China muss stark wachsen, um die politische Unsicherheit im Land zu stabilisieren. Es erscheint aber auch in autark geführten Ländern kaum möglich, ewig mit diesen Raten zu wachsen. Das Platzen eine (Immobilien-) Blase, mit der Folge sinkenden Wachstumsraten und steigender Arbeitslosigkeit, kann die ohnehin schon in den Provinzen aufkeimenden Aufstände im Land verstärken und das Land destabilisieren. Zudem führt die Ein-Kind-Politik zu einer Überalterung der chinesischen Gesellschaft.

 

In Japan ist die Überalterung schon in der Gesellschaft angekommen. Zudem ist das Land in etwa doppelt so hoch verschuldet wie es Griechenland ist.

 

Europa schlägt sich löblich, schafft es aber aufgrund von nationalen Egoismen (noch) nicht seine Stärke zu bündeln bzw. die Schwäche zu kompensieren.
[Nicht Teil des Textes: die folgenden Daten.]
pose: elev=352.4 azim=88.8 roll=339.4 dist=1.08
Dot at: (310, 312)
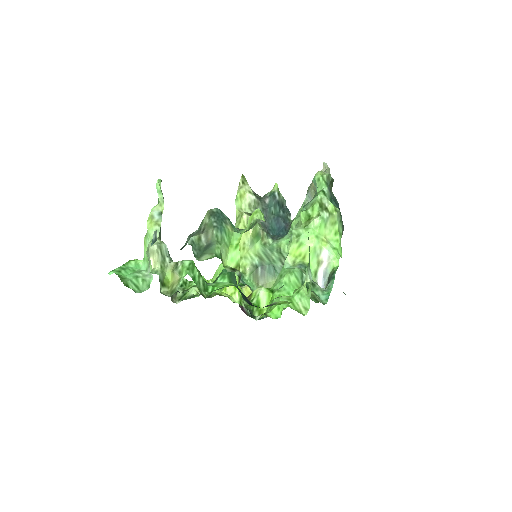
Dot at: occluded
China und die USA streiten sich um die Führungsrolle der kommenden Jahrzehnte, und Europa diskutiert (wohlwollend).

 

Südamerika schlägt sich auch löblich, ist aber nicht groß genug, um die Welt zu beeinflussen oder sich zumindest im Krisenfall abzukapseln.

 

Afrika wird trotz seines Reichtums an Rohstoffen, Land und Bevölkerung nicht zu Stabilität beitragen, weil der Aufholbedarf an Ausbildung und staatlicher Strukturen zu groß ist.

 

Australien und Kanada stehen an sich ganz gut da, werden sich aber gegen Krisen aus China und den USA nicht wehren können. Russland kombiniert fast alle Probleme der anderen, wenn auch in abgeschwächter Form. Indien ist wie China intern so unterschiedlich stark entwickelt, dass es sich (neben dem Konflikt mit Pakistan) im Falle einer Krise kaum um die Welt kümmern könnte.

 

Natürlich ist eine (unlösbare) große Krise keine ausgemachte Sache. Die Theorie vom Tipping Point geht nur davon aus, dass es einen Punkt gibt, an dem auch das kooperative Zusammenwirken der globalen Parteien nicht mehr ausreicht, um ein abgleiten der Welt (in chaotische Zustände) zu verhindern. Die Frage ist sicherlich nicht, ob die Bevölkerung und ihre Regierungen bereit sind, vor diesem Punkt einzugreifen. Davon ist wohl auszugehen. Die Frage ist eher, ob dieser Punkt rechtzeitig vorher sichtbar wird, so dass ein Gegensteuern noch greift.